PROBLEM TO SOLVE:
Pull every line containing the word "하드웨어" from the records.

______________________________

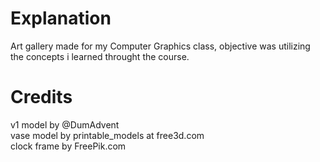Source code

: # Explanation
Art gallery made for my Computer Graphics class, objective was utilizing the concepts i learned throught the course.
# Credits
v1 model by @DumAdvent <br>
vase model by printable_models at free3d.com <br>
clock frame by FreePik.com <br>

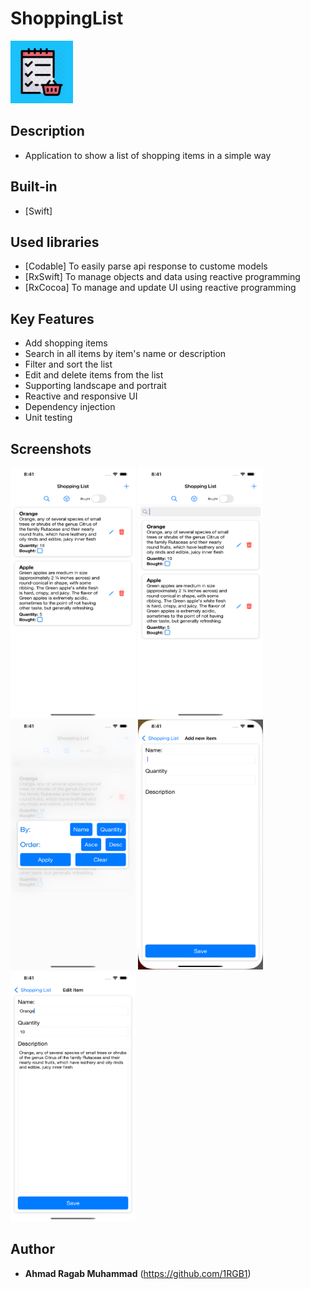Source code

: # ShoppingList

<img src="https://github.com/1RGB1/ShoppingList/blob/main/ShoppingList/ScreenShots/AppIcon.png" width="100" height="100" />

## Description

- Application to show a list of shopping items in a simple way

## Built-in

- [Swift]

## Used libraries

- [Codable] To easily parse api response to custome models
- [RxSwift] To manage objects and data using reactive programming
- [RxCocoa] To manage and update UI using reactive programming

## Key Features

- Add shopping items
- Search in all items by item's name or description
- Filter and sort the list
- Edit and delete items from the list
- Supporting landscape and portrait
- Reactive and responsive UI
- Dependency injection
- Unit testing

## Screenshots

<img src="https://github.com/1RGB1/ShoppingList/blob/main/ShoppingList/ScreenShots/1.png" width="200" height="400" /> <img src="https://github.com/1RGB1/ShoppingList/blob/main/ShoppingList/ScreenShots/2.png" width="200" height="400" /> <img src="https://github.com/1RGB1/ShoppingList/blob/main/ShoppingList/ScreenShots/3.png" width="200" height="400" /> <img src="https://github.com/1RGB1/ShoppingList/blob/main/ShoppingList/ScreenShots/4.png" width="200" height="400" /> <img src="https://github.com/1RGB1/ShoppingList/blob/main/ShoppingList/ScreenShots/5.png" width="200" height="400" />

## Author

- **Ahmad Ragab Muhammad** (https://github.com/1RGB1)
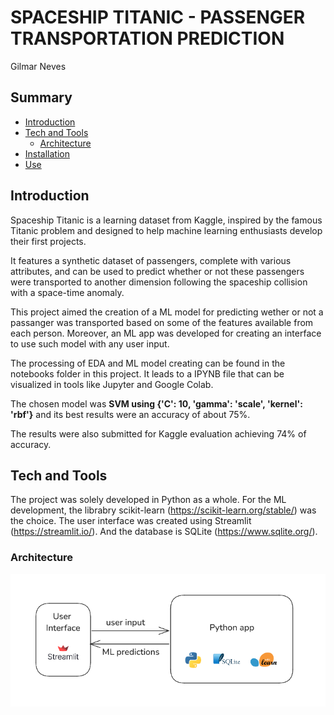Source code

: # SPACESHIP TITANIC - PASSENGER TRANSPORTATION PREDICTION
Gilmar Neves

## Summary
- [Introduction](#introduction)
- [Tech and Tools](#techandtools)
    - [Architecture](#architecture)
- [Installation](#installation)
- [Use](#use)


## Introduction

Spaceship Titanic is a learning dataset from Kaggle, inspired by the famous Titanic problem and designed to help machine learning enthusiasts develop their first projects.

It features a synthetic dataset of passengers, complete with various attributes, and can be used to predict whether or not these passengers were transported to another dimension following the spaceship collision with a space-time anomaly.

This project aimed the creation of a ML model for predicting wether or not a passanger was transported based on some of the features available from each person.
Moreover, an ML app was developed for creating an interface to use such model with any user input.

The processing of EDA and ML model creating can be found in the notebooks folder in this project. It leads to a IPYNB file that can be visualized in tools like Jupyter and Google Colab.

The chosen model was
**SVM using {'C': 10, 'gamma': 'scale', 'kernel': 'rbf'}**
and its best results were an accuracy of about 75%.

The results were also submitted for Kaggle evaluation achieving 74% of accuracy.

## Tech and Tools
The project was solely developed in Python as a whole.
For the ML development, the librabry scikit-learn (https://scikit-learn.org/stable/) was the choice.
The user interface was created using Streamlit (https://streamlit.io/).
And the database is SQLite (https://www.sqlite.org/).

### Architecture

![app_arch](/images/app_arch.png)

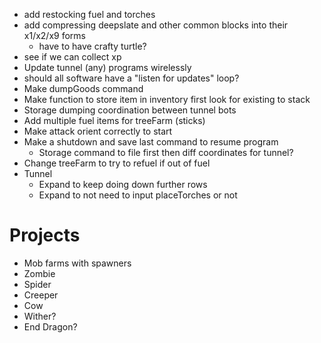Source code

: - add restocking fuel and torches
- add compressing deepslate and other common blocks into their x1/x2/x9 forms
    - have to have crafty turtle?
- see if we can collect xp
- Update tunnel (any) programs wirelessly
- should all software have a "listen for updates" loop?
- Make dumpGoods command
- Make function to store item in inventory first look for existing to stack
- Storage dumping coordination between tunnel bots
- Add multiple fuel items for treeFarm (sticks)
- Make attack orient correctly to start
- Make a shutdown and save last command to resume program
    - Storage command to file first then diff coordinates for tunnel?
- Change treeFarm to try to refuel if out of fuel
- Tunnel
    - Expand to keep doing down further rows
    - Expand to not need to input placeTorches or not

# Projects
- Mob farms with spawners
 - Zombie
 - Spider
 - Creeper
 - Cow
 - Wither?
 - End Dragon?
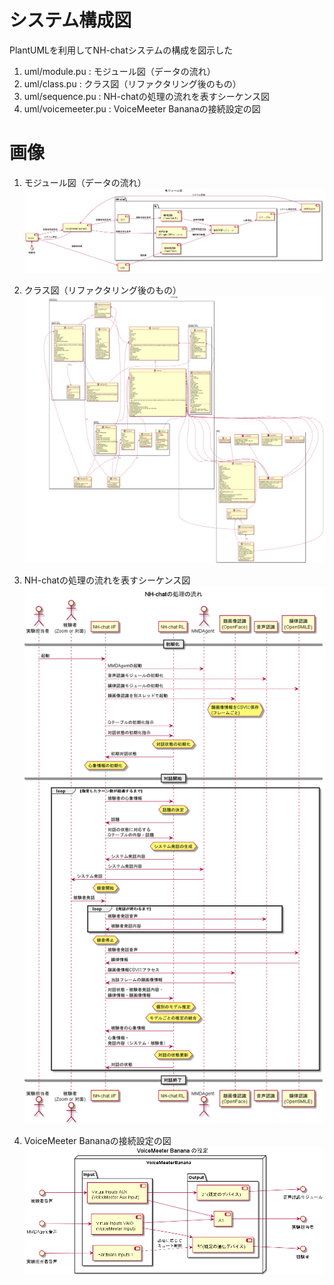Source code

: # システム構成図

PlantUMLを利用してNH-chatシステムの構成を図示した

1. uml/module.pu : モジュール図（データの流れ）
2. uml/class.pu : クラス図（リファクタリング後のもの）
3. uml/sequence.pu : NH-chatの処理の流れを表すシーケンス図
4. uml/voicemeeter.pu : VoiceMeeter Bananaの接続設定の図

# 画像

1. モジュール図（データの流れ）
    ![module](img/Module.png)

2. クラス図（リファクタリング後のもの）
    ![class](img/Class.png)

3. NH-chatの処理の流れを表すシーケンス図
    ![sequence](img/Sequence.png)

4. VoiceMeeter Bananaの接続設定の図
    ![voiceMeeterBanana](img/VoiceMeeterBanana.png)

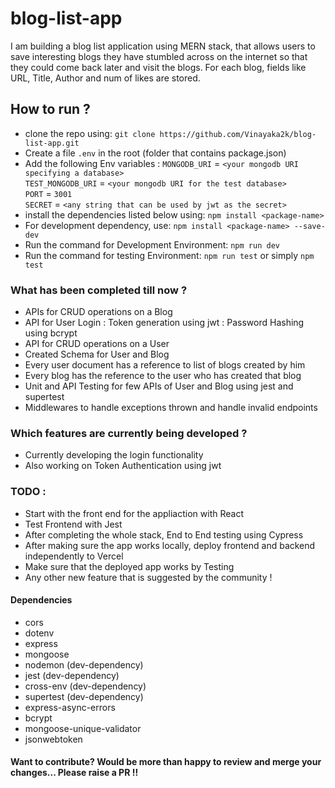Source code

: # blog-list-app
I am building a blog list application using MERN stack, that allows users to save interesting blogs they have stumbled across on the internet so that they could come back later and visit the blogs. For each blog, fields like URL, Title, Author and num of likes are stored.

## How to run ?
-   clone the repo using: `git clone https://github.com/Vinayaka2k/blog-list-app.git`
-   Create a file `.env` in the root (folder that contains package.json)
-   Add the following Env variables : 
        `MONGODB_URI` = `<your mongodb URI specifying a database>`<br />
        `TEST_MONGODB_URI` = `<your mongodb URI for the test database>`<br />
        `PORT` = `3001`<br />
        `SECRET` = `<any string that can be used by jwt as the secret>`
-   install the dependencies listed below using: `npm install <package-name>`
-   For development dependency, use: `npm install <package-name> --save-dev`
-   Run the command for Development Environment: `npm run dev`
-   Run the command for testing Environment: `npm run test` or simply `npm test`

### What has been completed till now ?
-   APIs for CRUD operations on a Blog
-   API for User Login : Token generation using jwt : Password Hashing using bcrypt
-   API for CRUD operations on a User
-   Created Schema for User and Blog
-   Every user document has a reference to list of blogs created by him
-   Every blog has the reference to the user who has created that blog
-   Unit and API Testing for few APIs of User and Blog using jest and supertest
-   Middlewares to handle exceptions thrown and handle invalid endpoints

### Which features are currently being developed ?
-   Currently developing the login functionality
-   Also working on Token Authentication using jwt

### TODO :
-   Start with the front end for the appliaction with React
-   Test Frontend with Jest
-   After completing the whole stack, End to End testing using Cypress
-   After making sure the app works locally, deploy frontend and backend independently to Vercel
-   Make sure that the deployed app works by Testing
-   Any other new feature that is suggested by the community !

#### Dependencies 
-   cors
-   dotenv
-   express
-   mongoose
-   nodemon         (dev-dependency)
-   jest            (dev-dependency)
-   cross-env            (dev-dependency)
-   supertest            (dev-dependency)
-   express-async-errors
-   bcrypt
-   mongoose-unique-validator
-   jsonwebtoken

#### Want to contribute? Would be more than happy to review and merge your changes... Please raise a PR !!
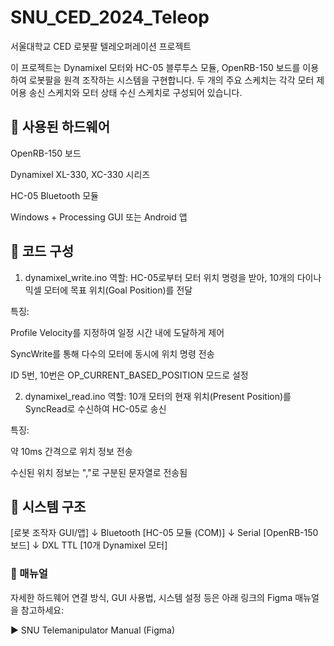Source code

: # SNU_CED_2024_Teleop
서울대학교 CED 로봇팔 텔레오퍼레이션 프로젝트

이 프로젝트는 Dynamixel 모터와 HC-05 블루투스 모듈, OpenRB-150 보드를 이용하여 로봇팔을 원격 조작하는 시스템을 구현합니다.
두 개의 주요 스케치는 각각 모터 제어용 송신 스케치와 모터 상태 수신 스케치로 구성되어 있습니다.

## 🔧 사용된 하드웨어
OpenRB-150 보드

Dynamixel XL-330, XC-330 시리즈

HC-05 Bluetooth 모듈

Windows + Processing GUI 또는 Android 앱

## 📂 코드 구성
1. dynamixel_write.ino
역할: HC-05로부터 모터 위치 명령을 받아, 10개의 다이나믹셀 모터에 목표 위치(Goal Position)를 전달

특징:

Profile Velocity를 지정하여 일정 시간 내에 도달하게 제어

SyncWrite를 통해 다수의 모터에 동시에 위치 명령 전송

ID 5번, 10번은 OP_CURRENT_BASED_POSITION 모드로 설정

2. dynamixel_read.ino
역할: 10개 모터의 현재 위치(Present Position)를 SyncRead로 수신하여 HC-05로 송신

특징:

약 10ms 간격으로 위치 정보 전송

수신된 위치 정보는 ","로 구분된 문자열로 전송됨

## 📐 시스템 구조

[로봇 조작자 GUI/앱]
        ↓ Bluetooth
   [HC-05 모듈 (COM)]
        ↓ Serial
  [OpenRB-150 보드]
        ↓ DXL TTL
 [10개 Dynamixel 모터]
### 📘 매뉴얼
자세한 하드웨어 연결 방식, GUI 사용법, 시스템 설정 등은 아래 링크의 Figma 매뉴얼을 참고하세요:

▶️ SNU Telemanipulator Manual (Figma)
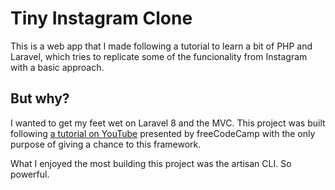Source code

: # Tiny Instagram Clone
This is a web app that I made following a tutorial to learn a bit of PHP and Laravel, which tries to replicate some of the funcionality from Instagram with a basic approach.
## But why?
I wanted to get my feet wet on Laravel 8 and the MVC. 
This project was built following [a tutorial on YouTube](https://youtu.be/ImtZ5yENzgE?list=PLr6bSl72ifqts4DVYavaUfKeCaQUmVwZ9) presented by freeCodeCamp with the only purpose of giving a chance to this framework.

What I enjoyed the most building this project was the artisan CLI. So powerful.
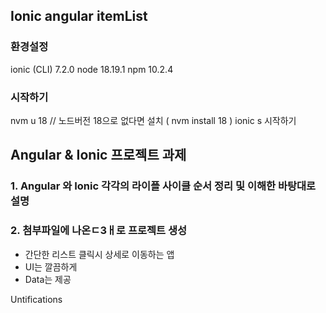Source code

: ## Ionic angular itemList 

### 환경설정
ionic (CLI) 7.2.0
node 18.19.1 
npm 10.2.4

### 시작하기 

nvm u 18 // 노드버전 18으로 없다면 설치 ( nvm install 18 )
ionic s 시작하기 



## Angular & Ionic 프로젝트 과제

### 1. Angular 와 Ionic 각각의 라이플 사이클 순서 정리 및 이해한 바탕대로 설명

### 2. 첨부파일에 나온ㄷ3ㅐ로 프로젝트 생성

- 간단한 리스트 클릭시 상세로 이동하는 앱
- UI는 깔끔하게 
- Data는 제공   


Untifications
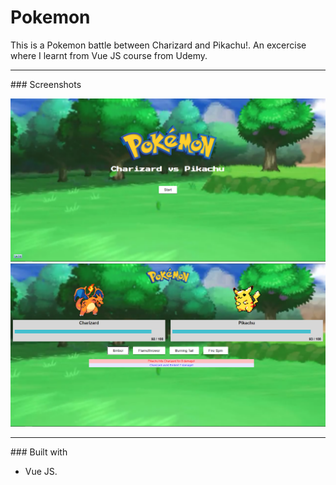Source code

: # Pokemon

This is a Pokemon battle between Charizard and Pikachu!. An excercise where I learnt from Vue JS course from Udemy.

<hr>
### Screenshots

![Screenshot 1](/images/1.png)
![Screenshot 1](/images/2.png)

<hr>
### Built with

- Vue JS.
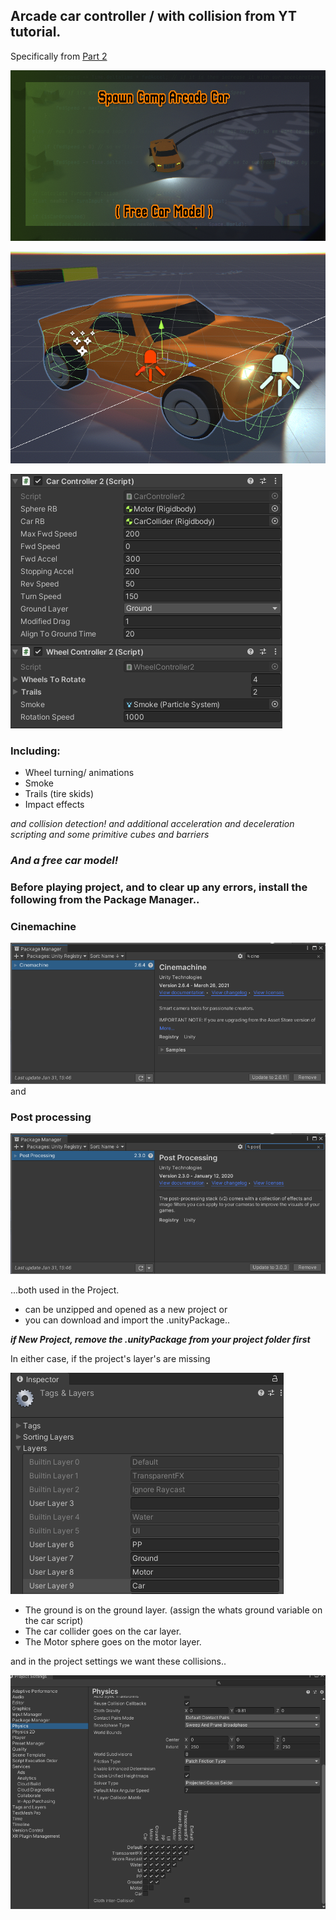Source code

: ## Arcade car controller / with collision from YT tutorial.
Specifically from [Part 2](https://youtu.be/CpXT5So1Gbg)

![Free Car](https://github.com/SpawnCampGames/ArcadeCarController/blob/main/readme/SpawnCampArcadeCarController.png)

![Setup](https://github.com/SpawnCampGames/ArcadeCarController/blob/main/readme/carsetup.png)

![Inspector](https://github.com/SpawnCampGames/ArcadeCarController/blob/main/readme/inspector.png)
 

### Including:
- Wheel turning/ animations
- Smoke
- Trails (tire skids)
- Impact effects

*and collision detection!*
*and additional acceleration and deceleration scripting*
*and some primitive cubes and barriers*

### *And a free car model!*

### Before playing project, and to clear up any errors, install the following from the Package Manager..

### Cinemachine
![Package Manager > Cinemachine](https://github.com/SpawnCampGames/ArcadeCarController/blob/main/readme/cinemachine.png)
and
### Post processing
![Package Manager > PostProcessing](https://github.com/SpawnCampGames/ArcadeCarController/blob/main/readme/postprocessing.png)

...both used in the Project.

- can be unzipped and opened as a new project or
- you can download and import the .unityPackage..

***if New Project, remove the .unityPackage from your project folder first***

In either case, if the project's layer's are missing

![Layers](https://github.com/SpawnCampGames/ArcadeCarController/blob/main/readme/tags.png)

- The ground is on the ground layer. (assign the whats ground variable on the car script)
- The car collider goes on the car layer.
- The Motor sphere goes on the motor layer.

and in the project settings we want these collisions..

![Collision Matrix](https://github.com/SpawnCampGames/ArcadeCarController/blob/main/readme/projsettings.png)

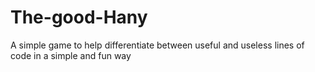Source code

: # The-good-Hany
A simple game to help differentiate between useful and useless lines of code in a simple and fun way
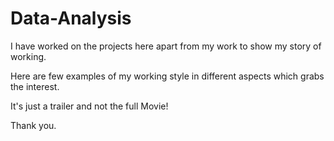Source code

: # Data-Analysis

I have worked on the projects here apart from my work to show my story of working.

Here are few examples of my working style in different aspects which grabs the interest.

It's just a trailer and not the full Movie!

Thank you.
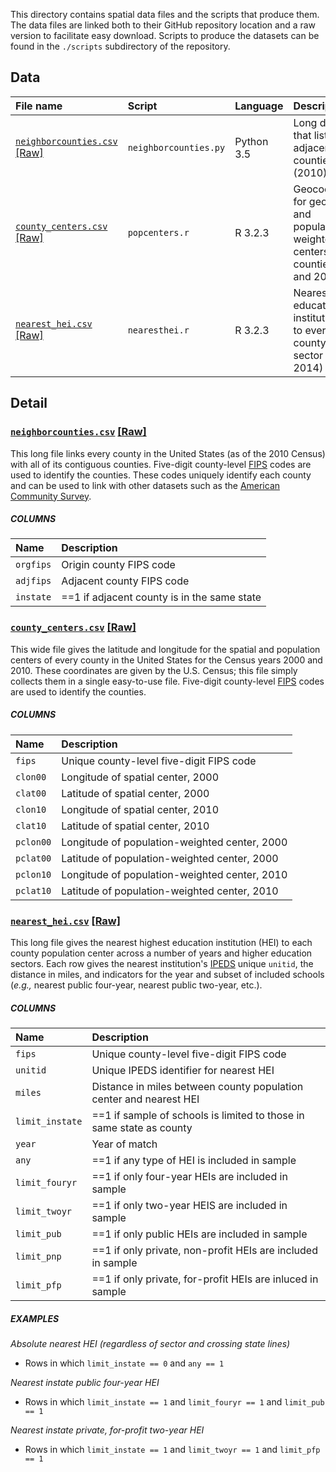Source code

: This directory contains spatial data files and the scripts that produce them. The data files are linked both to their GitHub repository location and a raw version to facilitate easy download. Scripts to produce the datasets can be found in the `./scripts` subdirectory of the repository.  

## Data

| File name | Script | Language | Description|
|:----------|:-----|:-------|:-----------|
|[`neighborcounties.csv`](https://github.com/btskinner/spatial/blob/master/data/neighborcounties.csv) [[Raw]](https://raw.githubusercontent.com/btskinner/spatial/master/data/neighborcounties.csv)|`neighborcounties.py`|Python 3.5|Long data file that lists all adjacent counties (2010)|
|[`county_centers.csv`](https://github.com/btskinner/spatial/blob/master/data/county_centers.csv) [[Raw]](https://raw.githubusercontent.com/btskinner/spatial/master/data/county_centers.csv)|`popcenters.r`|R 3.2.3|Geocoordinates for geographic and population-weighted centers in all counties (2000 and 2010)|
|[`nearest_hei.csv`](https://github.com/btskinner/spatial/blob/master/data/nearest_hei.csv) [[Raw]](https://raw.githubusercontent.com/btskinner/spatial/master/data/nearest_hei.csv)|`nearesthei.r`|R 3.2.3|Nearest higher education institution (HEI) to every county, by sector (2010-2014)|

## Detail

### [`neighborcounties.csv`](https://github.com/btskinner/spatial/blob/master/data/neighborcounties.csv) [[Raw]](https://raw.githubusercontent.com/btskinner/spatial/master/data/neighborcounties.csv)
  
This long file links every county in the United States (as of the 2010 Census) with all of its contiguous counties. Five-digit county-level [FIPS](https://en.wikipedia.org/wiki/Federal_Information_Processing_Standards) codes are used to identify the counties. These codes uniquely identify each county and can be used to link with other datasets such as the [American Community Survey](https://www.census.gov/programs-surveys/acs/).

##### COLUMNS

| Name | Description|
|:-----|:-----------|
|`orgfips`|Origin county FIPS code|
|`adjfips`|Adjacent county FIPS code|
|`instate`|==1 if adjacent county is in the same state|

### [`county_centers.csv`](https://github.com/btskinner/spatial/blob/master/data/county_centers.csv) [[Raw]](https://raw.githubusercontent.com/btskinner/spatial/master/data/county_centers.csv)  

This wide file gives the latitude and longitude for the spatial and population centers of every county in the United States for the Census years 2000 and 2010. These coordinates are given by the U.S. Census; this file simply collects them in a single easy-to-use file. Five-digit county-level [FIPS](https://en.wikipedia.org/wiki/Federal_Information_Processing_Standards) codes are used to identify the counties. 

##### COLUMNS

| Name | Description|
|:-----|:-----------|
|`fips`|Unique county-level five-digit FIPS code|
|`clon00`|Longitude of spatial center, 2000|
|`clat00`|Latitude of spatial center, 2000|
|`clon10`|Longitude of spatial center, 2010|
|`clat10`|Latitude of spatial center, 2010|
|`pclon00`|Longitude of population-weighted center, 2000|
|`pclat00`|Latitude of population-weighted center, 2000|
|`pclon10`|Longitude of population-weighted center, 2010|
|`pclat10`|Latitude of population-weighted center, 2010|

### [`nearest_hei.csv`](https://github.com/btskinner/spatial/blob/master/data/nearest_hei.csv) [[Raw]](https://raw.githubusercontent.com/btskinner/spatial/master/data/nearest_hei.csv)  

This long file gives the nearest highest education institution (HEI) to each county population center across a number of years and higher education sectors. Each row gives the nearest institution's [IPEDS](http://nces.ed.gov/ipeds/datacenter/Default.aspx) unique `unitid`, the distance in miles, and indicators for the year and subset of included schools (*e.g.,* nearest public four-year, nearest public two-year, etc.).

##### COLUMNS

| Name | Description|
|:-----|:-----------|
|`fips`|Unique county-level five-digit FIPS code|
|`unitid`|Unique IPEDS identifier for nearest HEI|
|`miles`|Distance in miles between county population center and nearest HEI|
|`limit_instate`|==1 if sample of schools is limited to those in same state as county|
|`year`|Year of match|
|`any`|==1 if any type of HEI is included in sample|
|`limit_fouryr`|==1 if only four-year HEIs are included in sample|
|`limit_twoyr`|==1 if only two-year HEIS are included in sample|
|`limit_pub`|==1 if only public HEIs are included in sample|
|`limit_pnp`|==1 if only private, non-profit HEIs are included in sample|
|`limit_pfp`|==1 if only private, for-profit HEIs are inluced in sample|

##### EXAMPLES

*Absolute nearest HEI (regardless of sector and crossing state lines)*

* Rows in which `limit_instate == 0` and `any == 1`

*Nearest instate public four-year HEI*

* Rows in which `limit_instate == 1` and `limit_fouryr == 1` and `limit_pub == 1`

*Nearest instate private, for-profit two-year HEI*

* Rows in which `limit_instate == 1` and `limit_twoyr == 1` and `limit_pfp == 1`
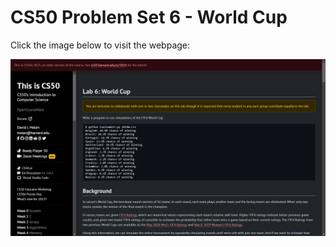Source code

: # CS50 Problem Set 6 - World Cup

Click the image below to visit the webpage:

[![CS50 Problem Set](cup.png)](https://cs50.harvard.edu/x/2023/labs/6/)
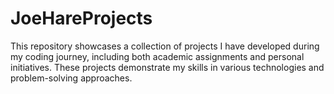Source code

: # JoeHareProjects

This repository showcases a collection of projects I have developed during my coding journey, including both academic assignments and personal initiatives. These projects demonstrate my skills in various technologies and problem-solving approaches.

______________________________

WRITTEN RESPONSE:
## 🔧 사용된 하드웨어
자세한 하드웨어 연결 방식, GUI 사용법, 시스템 설정 등은 아래 링크의 Figma 매뉴얼을 참고하세요:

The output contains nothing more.